● Exercise objective: Return the data exactly, apart from leaving out the pictures.

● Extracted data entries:
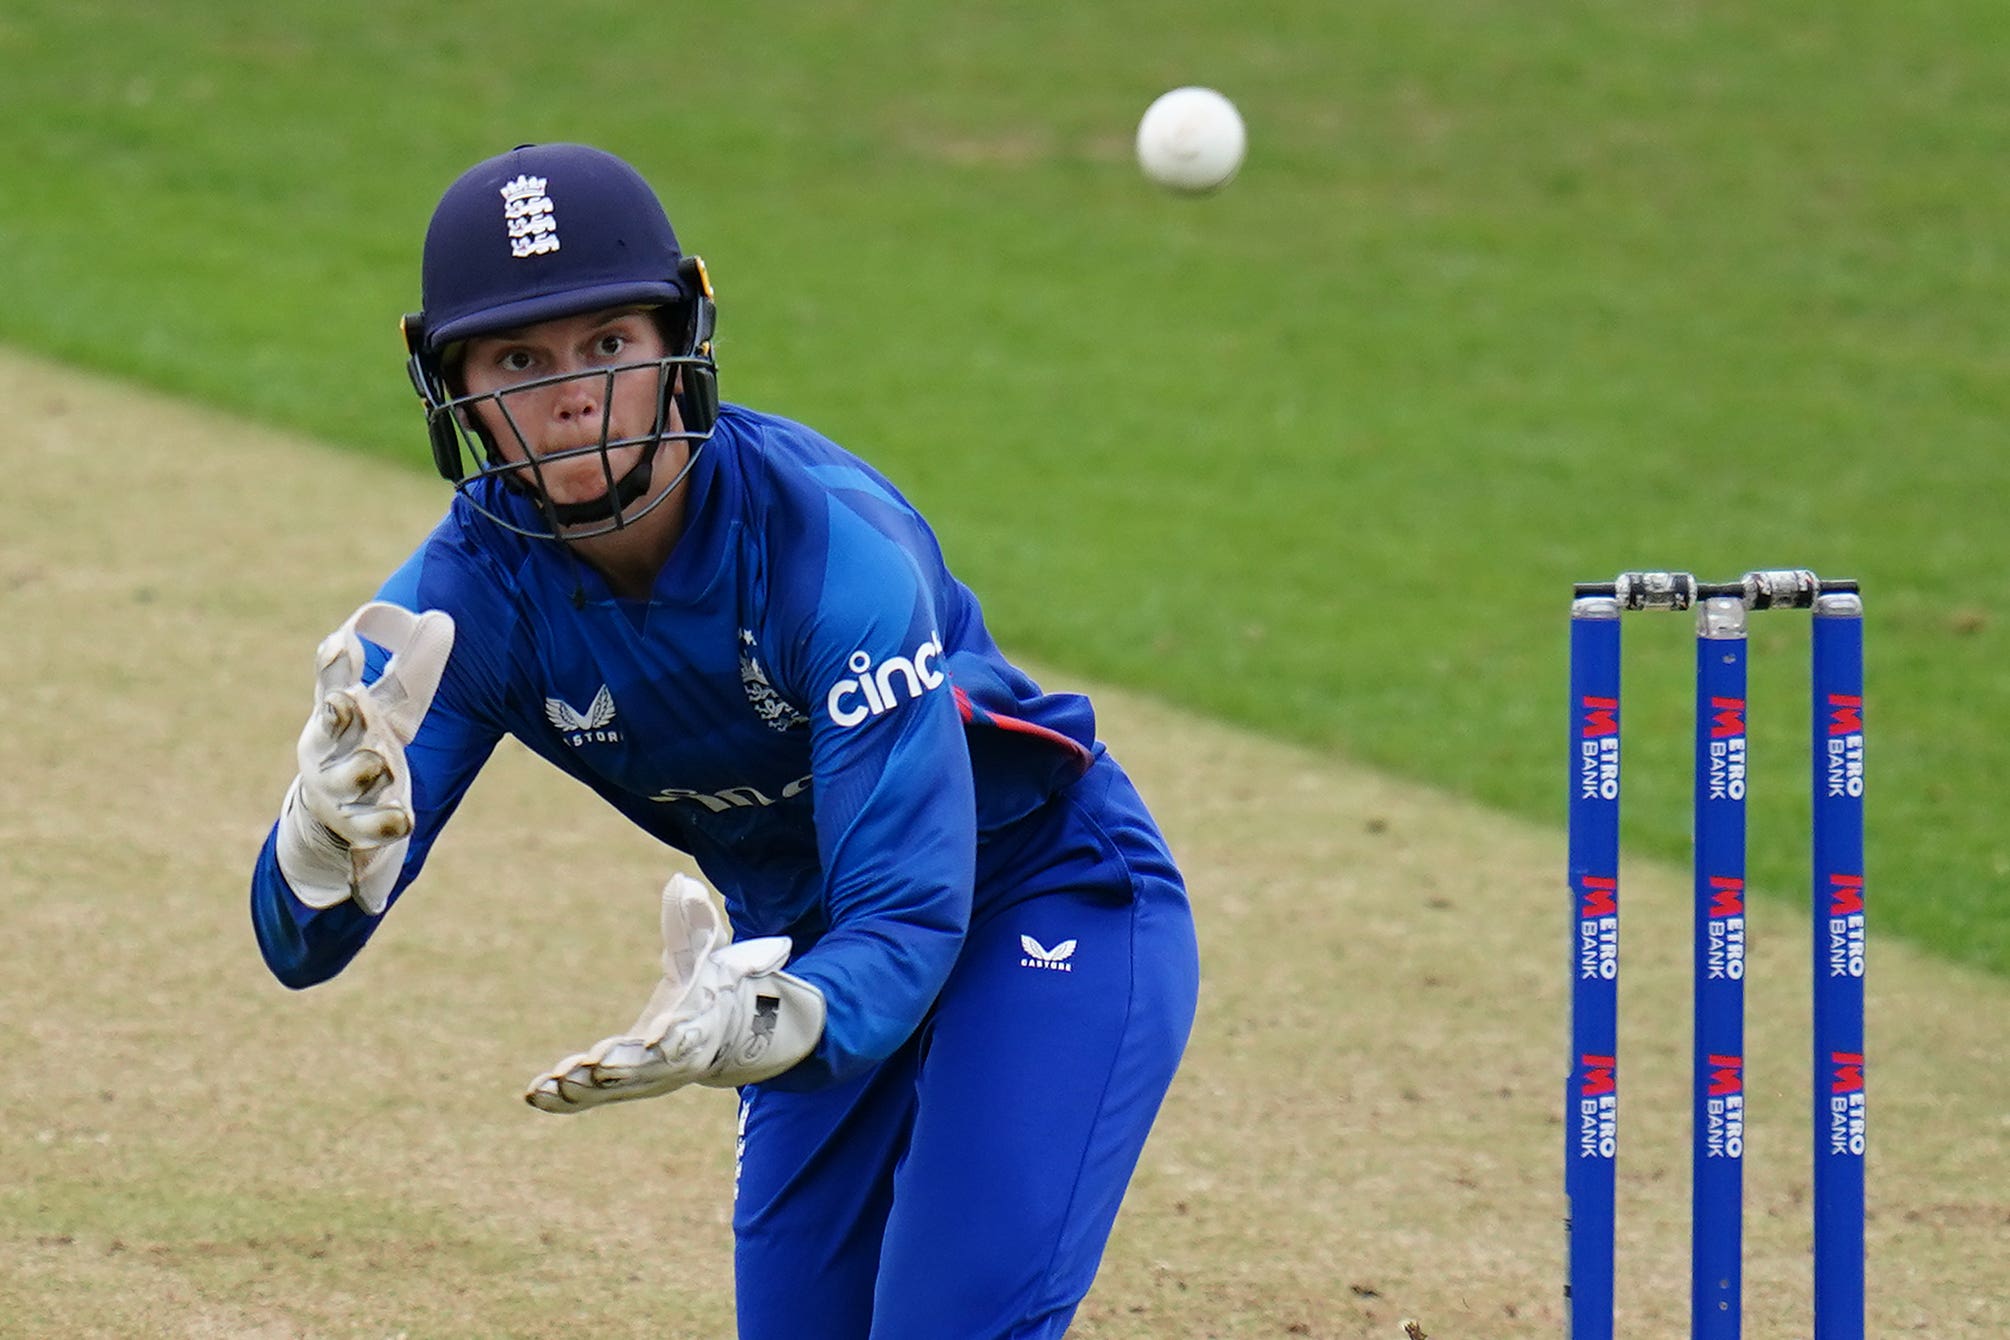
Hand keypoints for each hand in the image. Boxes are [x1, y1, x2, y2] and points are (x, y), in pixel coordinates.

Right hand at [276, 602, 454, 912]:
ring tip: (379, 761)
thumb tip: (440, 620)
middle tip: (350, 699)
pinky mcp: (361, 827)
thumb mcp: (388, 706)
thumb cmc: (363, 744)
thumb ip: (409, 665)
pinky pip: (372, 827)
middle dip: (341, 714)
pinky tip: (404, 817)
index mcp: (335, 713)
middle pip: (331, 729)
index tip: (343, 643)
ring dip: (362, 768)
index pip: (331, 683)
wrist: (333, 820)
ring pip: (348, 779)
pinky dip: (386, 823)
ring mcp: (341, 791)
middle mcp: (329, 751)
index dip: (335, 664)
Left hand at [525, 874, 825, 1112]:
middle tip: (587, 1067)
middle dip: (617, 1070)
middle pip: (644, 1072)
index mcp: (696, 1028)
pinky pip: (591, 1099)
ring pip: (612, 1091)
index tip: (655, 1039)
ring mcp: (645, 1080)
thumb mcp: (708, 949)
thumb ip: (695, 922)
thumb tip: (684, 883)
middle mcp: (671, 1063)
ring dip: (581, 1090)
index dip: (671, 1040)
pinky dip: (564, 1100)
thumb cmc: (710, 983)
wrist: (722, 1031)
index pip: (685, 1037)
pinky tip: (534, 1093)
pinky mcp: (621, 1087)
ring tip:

● Task answer:
Hand keypoints for each hand in the image. Boxes are [x1, y1, x2, y2] and points are (x, y), in pixel coordinates.

Right hand at [276, 602, 454, 912]:
ring tip: (379, 761)
thumb tip: (440, 620)
middle tip: (350, 699)
pinky mcp: (361, 827)
thumb mcp: (388, 706)
thumb cmc: (363, 744)
thumb ip: (409, 665)
pinky pip: (372, 827)
middle dip: (341, 714)
pinky tip: (404, 817)
index mcp: (335, 713)
middle pip: (331, 729)
index tip: (343, 643)
ring dip: (362, 768)
index pip: (331, 683)
wrist: (333, 820)
ring pip: (348, 779)
pinky dip: (386, 823)
ring mcp: (341, 791)
middle mcp: (329, 751)
index dip: (335, 664)
Left hand at [525, 874, 825, 1112]:
middle tip: (587, 1067)
middle dip: (617, 1070)
middle pip: (644, 1072)
index mcp: (696, 1028)
pinky pip: (591, 1099)
ring pip: (612, 1091)
index tip: (655, 1039)
ring mcp: (645, 1080)
thumb mcp: (708, 949)
thumb ip: (695, 922)
thumb tip: (684, 883)
middle mcp: (671, 1063)
ring dip: (581, 1090)
index dip: (671, 1040)
pinky dip: (564, 1100)
thumb cmc: (710, 983)
wrist: (722, 1031)
index pip: (685, 1037)
pinky tip: (534, 1093)
pinky mcp: (621, 1087)
ring tip:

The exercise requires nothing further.